How PTCHD1-AS influences brain circuitry
What was happening in the brains of these mice? The team found that disrupting PTCHD1‑AS affected “synaptic plasticity,” the brain’s ability to adapt and fine-tune signals in response to activity, inside the striatum, where repetitive behaviours are regulated.
“When we examined gene and protein expression in this area, we saw changes in genes and proteins involved in regulating synaptic plasticity as well as myelination, the process that allows electrical signals to travel faster between neurons. This gives us a molecular pattern we can use for future studies into the biological effect of this non-coding gene in the brain,” adds Bradley.
They traced these changes to reduced activity of protein kinase C in a specific brain circuit connecting the cortex to the striatum, alongside increases in two forms of synaptic plasticity.

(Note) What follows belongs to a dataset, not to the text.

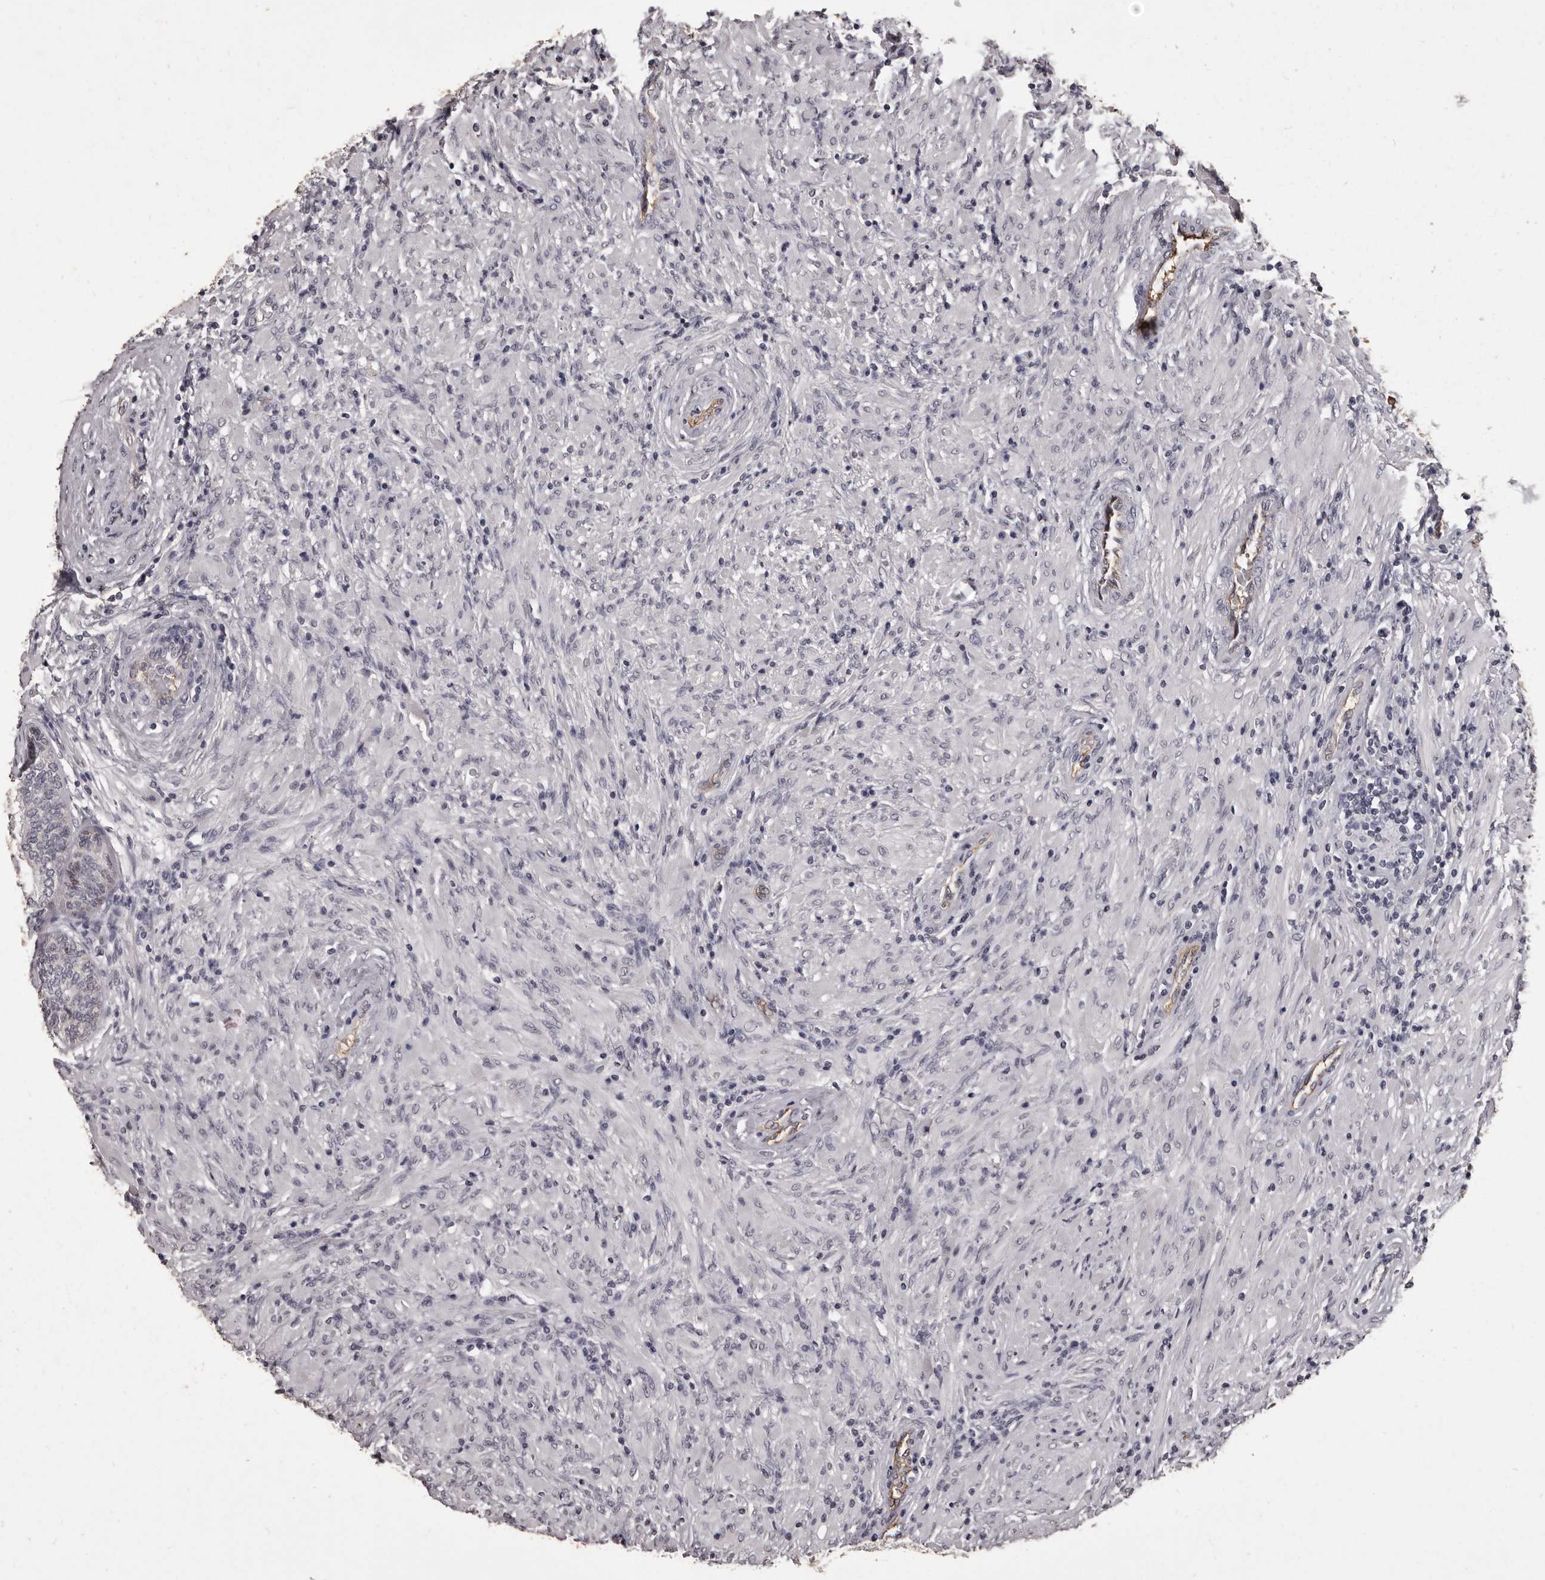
{"staining": {"intensity": "negative", "quantity": "none", "location": "none"}, "tissue": "prostate", "cell_type": "Glandular cells", "image_type": "normal", "snomed": [{"axis": "morphology", "description": "Normal tissue, NOS"}, {"axis": "topography", "description": "Prostate"}], "caption": "IHC of normal prostate demonstrates no positivity in glandular cells.", "gene": "GPR78", "patient": {"sex": "male", "age": 76}}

“Through a multi-disciplinary approach combining human genetics, mouse models, multi-omics and electrophysiology, we’ve connected a non-coding gene to measurable changes in brain function,” says study co-author Dr. Graham Collingridge, Senior Investigator at Lunenfeld-Tanenbaum Research Institute, Sinai Health and Director of the Tanz Centre for Research in Neurodegenerative Diseases and Professor in the Department of Physiology at Temerty Faculty of Medicine at the University of Toronto.
“Together, our research helps clarify how unique alterations in synaptic plasticity relate to the core features of autism.”

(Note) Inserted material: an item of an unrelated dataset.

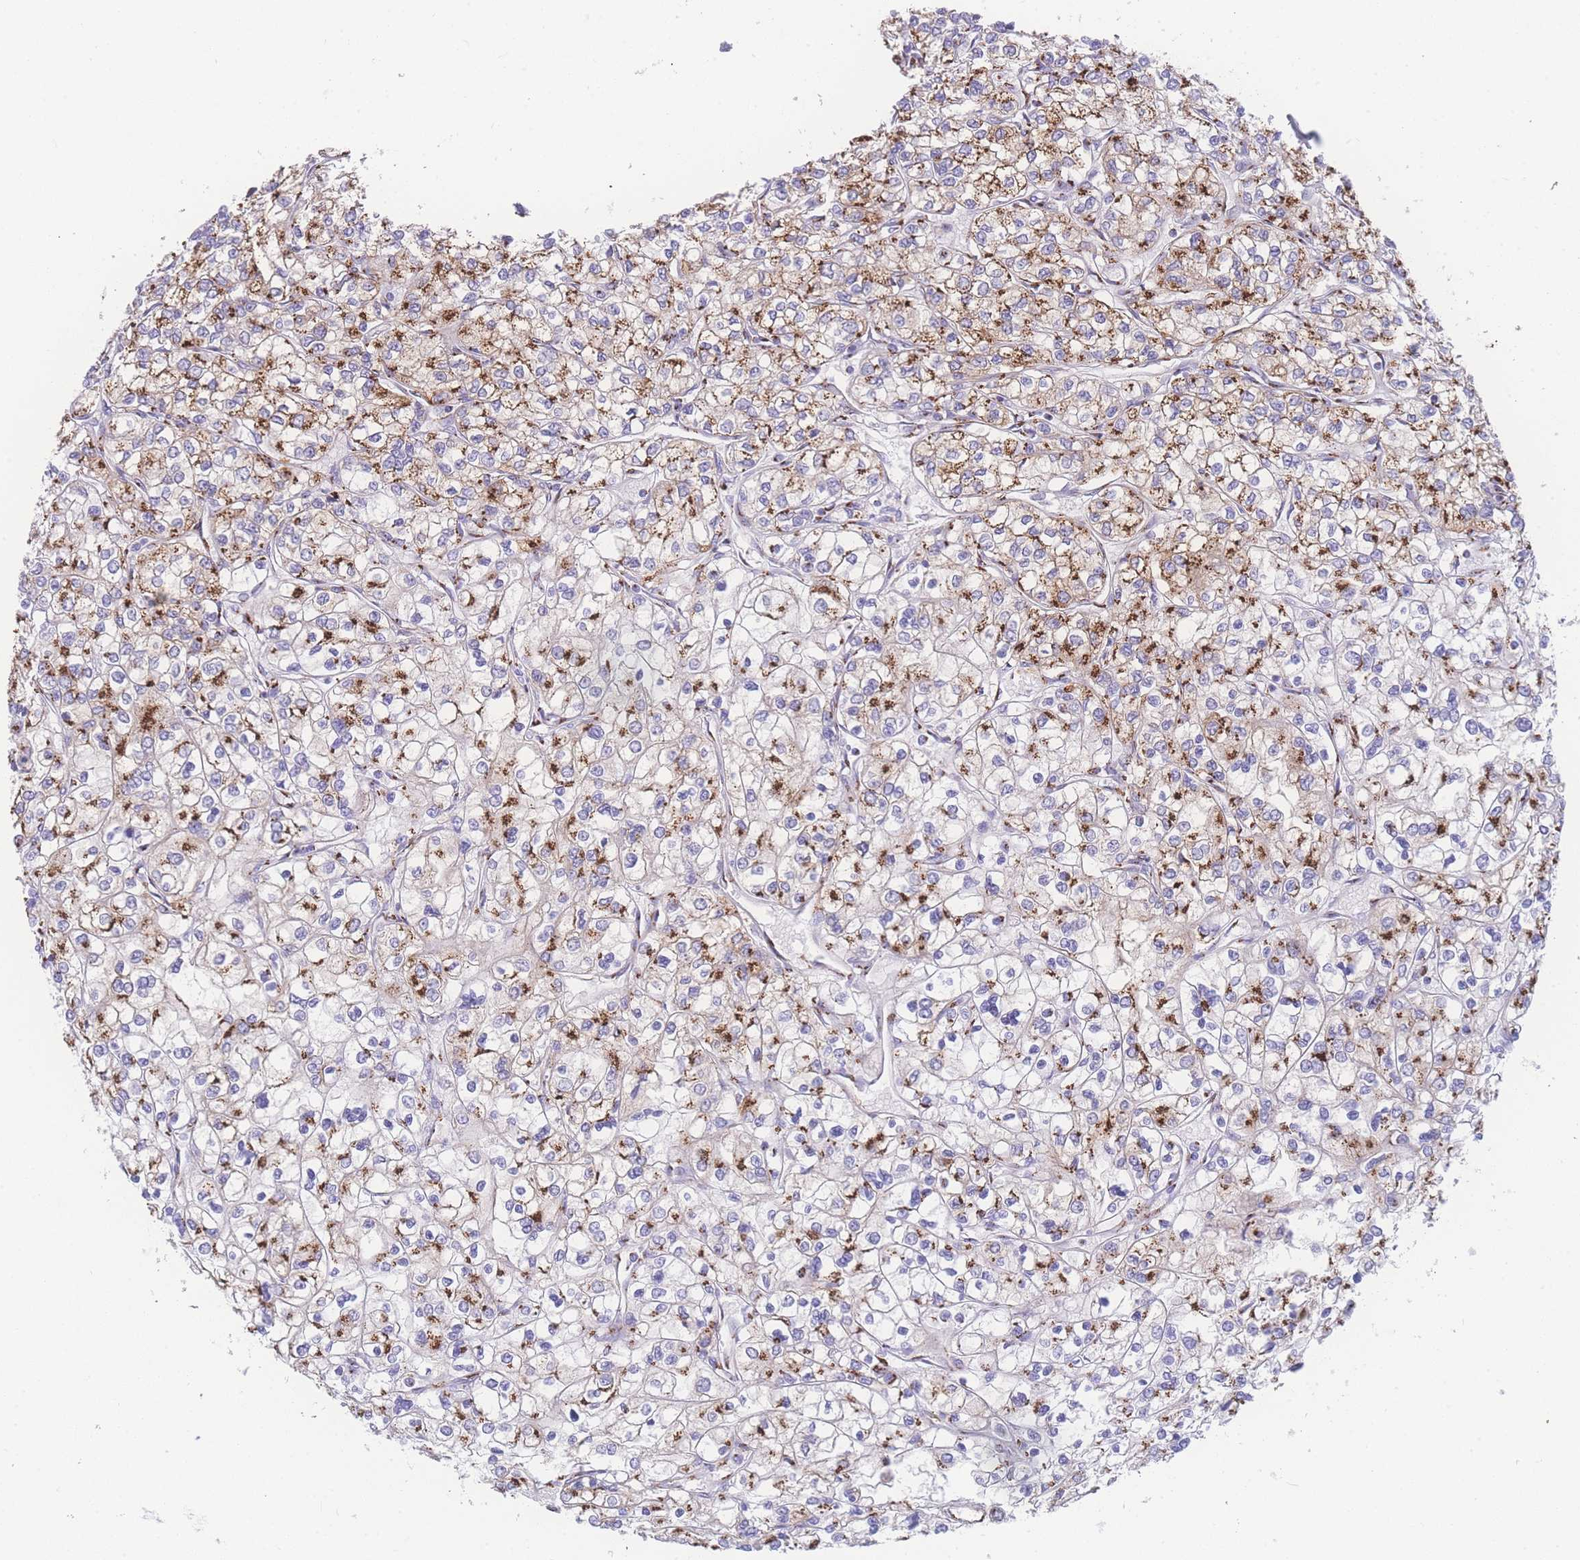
{"staining": {"intensity": "moderate", "quantity": ">75%", "location": "cytoplasmic/membranous"}, "tissue": "renal cancer", "cell_type": "Tumor cells", "image_type": "cancer", "snomed": [{"axis": "morphology", "description": "Adenocarcinoma, NOS"}, {"axis": "topography", "description": "Kidney"}], "caption": "The micrograph reveals staining of renal adenocarcinoma, revealing moderate cytoplasmic/membranous protein staining (brown color) within tumor cells.", "gene": "GOLM2", "patient": {"sex": "male", "age": 80}}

Toward a more precise understanding of ASD biology
The research team notes by linking a specific gene and biological pathway to social and repetitive behaviours, these findings may be relevant across all ASD diagnoses, regardless of clinical complexity.
Next steps for the research include deeper investigation of the molecular, cellular and circuit-level pathways influenced by PTCHD1-AS to identify potential targets driving those core features of ASD and thereby inform future precision therapeutics for those who seek them.
Scherer, who is also a Professor in the Department of Molecular Genetics at Temerty Faculty of Medicine at University of Toronto, adds: “Beyond significantly advancing our understanding of Autism as a human condition, the study shows how small changes in DNA can influence complex human behaviour.”
“It’s amazing to me how much of our disposition is genetically ‘hardwired,’ even in the traits that shape how we connect and interact,” he says.
The study was funded through support from Autism Speaks, Autism Science Foundation, Canada Foundation for Innovation (CFI), Canadian Institutes of Health Research (CIHR), Genome Canada and Ontario Genomics, the Government of Ontario, Ontario Brain Institute, the Province of Ontario Neurodevelopment Disorders (POND) Network, Simons Foundation Autism Research Initiative, University of Toronto McLaughlin Centre and SickKids Foundation.